• _Problem description_
Search the records for the word "pixels" and report each line that has it.

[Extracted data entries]
-------

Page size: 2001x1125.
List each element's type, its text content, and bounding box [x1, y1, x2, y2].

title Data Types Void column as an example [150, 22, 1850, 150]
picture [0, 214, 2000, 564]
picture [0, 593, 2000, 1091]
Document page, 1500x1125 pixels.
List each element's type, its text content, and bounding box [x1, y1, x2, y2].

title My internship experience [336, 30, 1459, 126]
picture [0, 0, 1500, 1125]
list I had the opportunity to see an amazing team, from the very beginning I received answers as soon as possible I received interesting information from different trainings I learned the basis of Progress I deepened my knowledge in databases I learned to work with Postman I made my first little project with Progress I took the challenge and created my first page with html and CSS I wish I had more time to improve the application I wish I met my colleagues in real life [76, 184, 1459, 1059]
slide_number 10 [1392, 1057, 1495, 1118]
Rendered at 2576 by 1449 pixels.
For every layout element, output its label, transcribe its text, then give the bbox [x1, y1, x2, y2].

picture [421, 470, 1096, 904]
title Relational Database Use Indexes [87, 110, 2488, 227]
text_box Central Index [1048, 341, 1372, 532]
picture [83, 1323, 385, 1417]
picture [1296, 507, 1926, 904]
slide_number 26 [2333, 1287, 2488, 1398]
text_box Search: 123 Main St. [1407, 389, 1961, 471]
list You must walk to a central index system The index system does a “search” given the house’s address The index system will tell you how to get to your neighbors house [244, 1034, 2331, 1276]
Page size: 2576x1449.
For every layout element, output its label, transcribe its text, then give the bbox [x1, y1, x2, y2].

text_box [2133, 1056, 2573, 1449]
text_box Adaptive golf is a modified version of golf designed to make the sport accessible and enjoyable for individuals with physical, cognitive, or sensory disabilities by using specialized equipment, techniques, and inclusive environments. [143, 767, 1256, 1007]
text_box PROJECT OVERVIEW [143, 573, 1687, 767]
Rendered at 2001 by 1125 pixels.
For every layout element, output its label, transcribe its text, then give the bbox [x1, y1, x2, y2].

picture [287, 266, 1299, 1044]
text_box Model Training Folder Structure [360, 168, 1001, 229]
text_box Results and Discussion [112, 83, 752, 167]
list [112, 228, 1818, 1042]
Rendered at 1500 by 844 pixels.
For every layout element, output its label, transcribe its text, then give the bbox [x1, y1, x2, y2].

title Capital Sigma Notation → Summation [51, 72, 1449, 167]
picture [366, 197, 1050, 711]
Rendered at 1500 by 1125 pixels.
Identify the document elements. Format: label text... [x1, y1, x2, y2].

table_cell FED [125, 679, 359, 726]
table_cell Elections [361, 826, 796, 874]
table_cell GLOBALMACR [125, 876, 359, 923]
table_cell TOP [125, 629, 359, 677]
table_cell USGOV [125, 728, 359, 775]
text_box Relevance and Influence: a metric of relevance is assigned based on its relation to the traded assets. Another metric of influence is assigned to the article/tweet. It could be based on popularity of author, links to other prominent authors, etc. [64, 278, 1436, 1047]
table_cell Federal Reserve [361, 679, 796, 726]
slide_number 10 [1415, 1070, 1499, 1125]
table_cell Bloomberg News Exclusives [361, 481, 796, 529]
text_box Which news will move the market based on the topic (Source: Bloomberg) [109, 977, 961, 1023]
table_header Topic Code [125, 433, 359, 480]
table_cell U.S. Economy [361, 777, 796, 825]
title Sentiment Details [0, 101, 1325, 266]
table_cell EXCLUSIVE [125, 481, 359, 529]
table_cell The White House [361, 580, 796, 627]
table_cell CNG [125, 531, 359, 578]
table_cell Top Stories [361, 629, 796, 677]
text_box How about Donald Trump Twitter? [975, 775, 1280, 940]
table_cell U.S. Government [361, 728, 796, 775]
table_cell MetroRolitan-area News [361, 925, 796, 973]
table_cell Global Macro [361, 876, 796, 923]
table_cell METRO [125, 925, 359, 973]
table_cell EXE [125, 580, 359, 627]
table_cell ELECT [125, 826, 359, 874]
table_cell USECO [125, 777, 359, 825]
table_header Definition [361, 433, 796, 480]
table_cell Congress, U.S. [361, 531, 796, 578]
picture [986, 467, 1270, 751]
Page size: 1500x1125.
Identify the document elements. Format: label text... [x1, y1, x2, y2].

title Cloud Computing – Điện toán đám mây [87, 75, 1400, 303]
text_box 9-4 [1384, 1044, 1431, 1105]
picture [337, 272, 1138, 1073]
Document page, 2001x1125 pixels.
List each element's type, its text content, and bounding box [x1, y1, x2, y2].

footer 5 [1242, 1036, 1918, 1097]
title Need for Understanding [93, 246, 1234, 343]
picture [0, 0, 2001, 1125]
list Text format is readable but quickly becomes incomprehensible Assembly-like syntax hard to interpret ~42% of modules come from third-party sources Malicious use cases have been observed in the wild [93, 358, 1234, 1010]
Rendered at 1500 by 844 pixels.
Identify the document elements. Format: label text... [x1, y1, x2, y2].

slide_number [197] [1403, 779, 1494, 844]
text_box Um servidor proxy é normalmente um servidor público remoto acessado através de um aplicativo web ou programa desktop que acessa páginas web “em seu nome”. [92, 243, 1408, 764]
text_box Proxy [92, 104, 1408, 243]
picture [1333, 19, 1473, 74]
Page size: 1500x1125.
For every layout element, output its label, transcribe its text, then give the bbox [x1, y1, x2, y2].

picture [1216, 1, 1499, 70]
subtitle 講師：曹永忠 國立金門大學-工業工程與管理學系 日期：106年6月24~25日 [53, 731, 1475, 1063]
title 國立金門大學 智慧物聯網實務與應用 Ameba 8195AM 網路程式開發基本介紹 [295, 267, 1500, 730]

-------

• _Answer for the task_
Document page, 1500x1125 pixels.
Rendered at 2576 by 1449 pixels.
Rendered at 2001 by 1125 pixels.
Rendered at 1500 by 844 pixels.
Rendered at 1500 by 1125 pixels.
Document page, 2001x1125 pixels.
Rendered at 1500 by 844 pixels.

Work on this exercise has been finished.